Florian Fouché Le Musée antidote, 2012-2014. Détail: au musée du Paysan roumain, la salle « Triomphe »

Florian Fouché

Un musée antidote: le musée du Paysan roumain (Bucarest)

Mercredi 27 novembre 2019

Le musée du Paysan roumain (Bucarest) est devenu entre 1990 et 2002 un lieu d’expérimentation spatiale, au fonctionnement institutionnel inédit. L’ethnologue Irina Nicolau (1946-2002) et l’artiste Horia Bernea (1938-2000) se sont inspirés de procédés et attitudes de l’art actuel pour présenter une collection d’objets paysans. En pleine crise politique post-révolutionnaire, ils ont inventé un musée en perpétuel renouvellement dans lequel l’art paysan se voit mis en scène de façon anti-naturaliste et anti-didactique, laissé à l’interprétation du visiteur. Ce musée tranche radicalement avec les musées où l’on doit « tout supporter : la rumeur qui entoure les objets au nom d’une pédagogie souvent populiste, les excès imposés par les lois de la conservation, la dérive de l’institution vers des procédés médiatiques, et l’indifférence avec laquelle on est traité », comme le disait Irina Nicolau. À l’occasion de sa participation à l’exposition Folklore au Centre Pompidou Metz, Florian Fouché présentera la recherche qu’il a consacré à ce musée (il avait présenté l’exposition Le musée antidote au CAC Passerelle à Brest en 2014 et il publiera un livre prochainement aux éditions L’Arachnéen).
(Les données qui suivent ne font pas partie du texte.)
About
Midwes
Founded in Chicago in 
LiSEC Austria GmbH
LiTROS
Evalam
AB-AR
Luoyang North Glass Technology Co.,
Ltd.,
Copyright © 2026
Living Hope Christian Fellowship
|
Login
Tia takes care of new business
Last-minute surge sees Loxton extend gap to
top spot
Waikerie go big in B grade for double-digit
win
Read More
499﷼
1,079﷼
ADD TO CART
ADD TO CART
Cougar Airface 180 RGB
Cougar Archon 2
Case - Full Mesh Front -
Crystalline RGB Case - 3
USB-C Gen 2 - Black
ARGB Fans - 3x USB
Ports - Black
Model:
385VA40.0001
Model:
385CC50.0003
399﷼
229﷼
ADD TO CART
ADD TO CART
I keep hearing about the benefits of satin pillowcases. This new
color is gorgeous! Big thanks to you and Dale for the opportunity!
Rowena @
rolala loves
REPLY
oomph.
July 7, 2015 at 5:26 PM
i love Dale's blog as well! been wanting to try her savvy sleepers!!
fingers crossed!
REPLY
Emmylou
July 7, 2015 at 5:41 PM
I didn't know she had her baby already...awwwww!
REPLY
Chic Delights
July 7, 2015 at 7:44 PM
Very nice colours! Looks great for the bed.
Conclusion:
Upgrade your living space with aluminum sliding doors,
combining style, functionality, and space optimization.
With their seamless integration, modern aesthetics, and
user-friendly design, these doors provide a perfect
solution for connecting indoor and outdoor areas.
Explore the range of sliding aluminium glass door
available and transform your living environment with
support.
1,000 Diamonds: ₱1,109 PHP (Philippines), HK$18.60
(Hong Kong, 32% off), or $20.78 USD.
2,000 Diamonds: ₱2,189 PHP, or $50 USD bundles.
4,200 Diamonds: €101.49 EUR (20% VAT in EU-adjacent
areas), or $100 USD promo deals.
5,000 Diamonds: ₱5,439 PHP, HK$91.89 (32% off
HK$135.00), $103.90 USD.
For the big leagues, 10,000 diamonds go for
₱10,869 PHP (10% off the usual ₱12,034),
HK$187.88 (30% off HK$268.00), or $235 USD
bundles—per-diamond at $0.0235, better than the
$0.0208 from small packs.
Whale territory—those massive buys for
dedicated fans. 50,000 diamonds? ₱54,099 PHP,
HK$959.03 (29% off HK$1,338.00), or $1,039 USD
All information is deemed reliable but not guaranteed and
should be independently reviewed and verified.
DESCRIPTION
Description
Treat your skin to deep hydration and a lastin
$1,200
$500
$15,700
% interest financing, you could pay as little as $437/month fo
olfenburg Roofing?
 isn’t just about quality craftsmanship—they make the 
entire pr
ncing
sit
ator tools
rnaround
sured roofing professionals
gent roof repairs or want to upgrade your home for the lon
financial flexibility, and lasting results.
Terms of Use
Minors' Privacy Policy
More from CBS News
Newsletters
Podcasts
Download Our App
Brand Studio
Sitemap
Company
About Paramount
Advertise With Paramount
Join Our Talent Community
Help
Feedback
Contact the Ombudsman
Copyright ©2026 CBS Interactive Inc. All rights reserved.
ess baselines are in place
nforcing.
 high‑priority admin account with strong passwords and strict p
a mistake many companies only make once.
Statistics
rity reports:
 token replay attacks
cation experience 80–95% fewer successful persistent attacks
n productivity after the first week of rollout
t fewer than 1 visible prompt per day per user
Florian Fouché (né en 1983 à Lyon, vit à Paris) pratique une sculpture associée à des formes photographiques. Son travail prend souvent comme point de départ l’organisation spatiale de lieux spécifiques comme le musée du paysan roumain à Bucarest, l’atelier reconstitué de Brancusi à Paris ou le quartier des martyrs à Tulle. Il travaille actuellement à l’ensemble des « actions proches » à partir d’une recherche sur la tentative des Cévennes du réseau de Fernand Deligny. Diplômé des Beaux-arts de Paris en 2012, il a présenté son travail au Palais de Tokyo, aux Beaux-arts de Paris, au Carré d’art de Nîmes, au musée Unterlinden à Colmar, au CIAP de Vassivière, au SKC (Belgrade), dans l’atelier d’Eustache Kossakowski chez Anka Ptaszkowska… Il participera prochainement à des expositions collectives au Centre Pompidou Metz, au Musée d’art moderne de Varsovie et au CAPC de Bordeaux. Il prépare actuellement un livre sur le musée du Paysan roumain qui sera publié aux éditions L’Arachnéen.